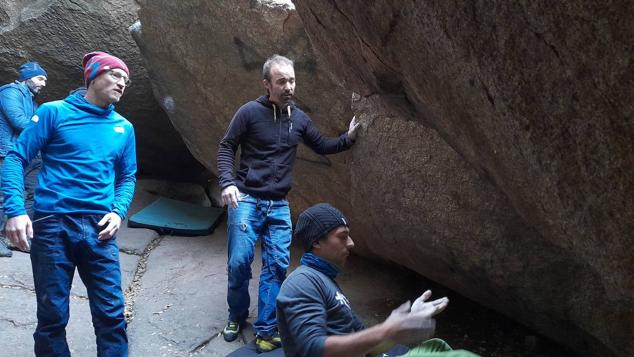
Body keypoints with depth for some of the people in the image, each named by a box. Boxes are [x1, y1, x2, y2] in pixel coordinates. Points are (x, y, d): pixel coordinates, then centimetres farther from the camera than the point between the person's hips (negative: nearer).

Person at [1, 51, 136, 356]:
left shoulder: (124, 128, 13)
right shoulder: (54, 112, 2)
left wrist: (118, 212, -1)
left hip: (98, 228, 3)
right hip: (53, 225, -2)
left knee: (111, 314, -1)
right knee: (52, 315, 5)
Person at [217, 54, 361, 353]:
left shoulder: (300, 119, 7)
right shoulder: (250, 112, -6)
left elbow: (322, 146, 21)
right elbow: (226, 148, -3)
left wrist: (348, 138, 6)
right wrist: (227, 182, -17)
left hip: (279, 205, 4)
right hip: (246, 200, -4)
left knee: (277, 265, 0)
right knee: (239, 262, -3)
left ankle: (266, 330, 11)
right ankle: (236, 317, 23)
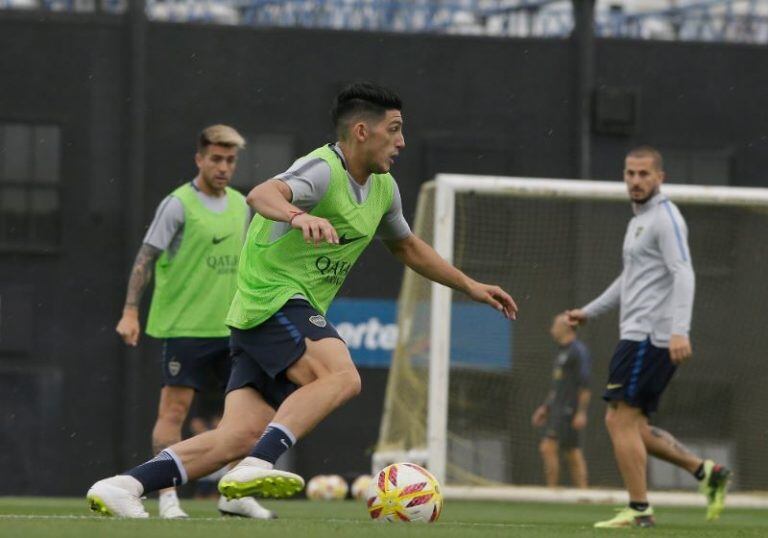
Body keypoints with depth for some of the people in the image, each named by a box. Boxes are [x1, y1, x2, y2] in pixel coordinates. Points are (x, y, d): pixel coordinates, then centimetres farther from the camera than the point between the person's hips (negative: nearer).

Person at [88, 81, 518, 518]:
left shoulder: (383, 188, 15)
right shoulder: (323, 170, -14)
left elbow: (408, 247, 34)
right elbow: (263, 195, -35)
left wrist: (469, 286, 34)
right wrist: (298, 215, -56)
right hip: (273, 298, -9)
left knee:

EXERCISE. Leave out the pictures and repeat exactly the lines from the first line of the data through the line containing "right shoulder: (54, 112, 2)". Add nothing else.

RESPONSE TO THIS EXERCISE.
Body keypoints with depth for some of the people in the image, each named by a box. Boxes are [x1, y1, x2, y2] in pixel coordinates. Points are (x, y, d): pixel coordinates, then centimetres farther from the camera than the point between the person's hips (negative: nearer).

Person at [1, 51, 136, 356]:
left shoulder: (124, 128, 13)
right shoulder: (54, 112, 2)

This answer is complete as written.